A publicação de uma resolução que regula o uso de IA em campanhas eleitorais vem em um contexto de lacuna legislativa no Congresso Nacional, que discute o tema ao menos desde 2020.
No Senado, uma comissão especial estuda cinco projetos que pretendem criar uma regulação para a tecnologia. Um deles é o PL 2.338/2023, de autoria do presidente do Senado, Rodrigo Pacheco (PSD-MG), que se apresenta como um substitutivo para os outros quatro;
A proposta de Pacheco cria um Marco Regulatório para o tema, mas não trata especificamente do uso da IA em campanhas políticas. O contexto eleitoral não foi prioritário nos trabalhos da comissão, que devem se encerrar nos próximos meses para que o projeto seja votado até abril;
Na Câmara, uma proposta sobre o tema (PL 21/2020) foi aprovada em 2021 e desde então outros 60 textos foram apresentados. Entre eles, há 15 que tratam especificamente da produção de deepfakes e três que abordam o uso de IA em campanhas políticas.

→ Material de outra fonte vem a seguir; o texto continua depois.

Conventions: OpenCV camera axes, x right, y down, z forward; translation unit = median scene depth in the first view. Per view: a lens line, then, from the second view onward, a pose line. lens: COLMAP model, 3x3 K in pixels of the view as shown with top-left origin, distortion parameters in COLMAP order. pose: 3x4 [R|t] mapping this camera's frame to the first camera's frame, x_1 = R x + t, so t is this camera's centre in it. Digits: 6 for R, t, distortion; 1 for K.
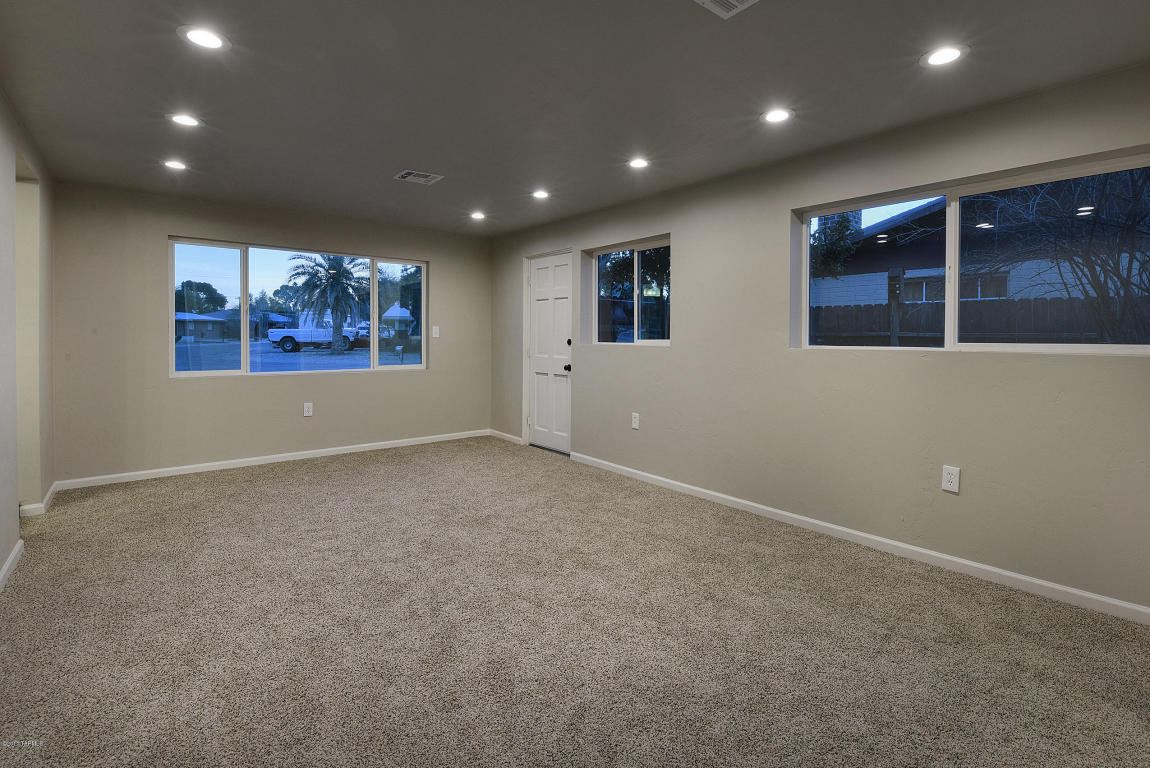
lens RADIAL K [[516.0, 0, 581.1], [0, 516.0, 357.1], [0, 0, 1]] dist [-0.011046, -0.000998]
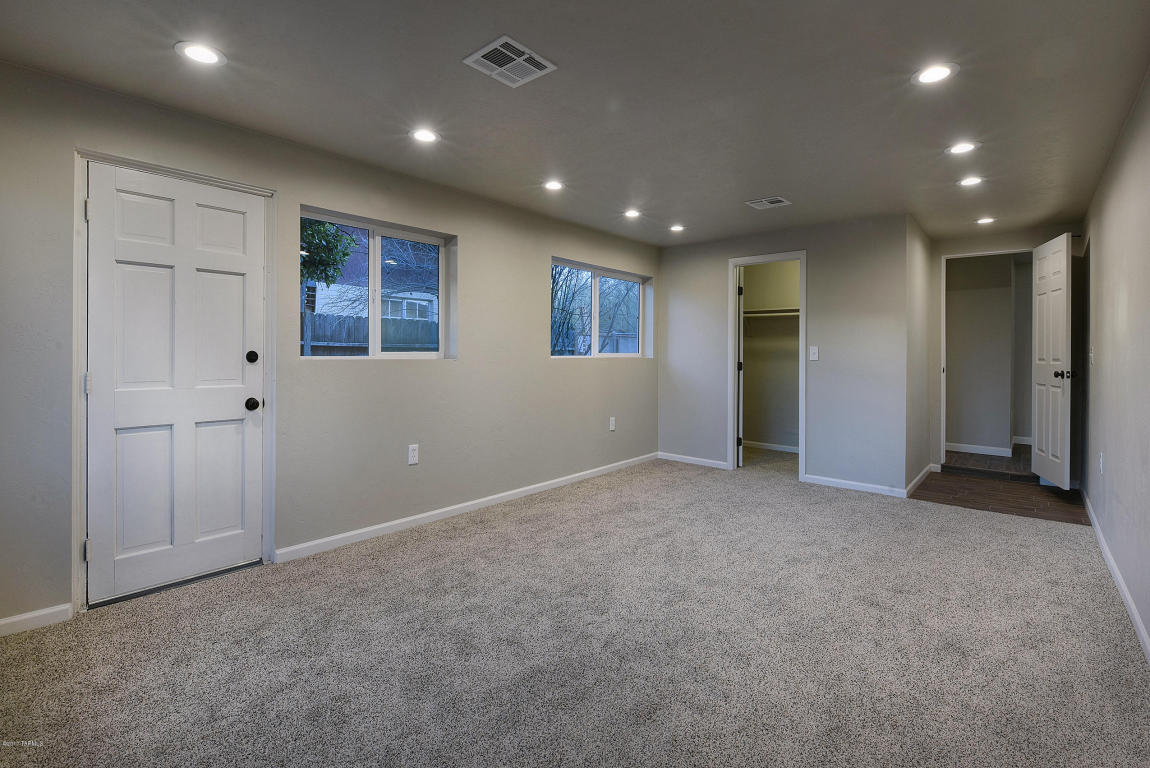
lens RADIAL K [[516.0, 0, 581.1], [0, 516.0, 357.1], [0, 0, 1]] dist [-0.011046, -0.000998]
pose [[-0.143172, -0.018648, 0.989522, -0.613546], [0.028171, 0.999341, 0.022909, -0.031707], [-0.989297, 0.031156, -0.142553, 0.733484]]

Nenhum dos projetos do Congresso foram analisados a tempo de valer para o pleito deste ano – a Constituição determina que leis que impactem o processo eleitoral precisam ser aprovadas até um ano antes da data do primeiro turno.
Após esse período, o TSE costuma publicar resoluções. Neste ano, atipicamente, as normas foram publicadas no final de fevereiro, após a realização de audiências públicas.
Em 2022, diante da intensa circulação de desinformação, o TSE também atuou ao publicar resolução sobre o tema durante o período eleitoral. Dessa vez, especialistas acreditam que isso não será necessário.
“Precisaria de algo substancial para que exigisse que a Justiça Eleitoral complementasse a regulamentação já existente. Lacunas sempre vão haver no direito em geral, nas eleições mais especificamente, mas em sua grande maioria é preenchida pela análise do caso concreto sem a necessidade de regulamentação”, avalia Andrade.
“Esse ano o TSE se antecipou e supriu as demandas existentes, mas como a desinformação é muito volátil, certamente vamos nos deparar com novas hipóteses que não foram previstas”, pondera Portella. “Espero que não haja mudança nas resoluções ao longo da campanha, mas para a próxima [de 2026], teremos evoluções.”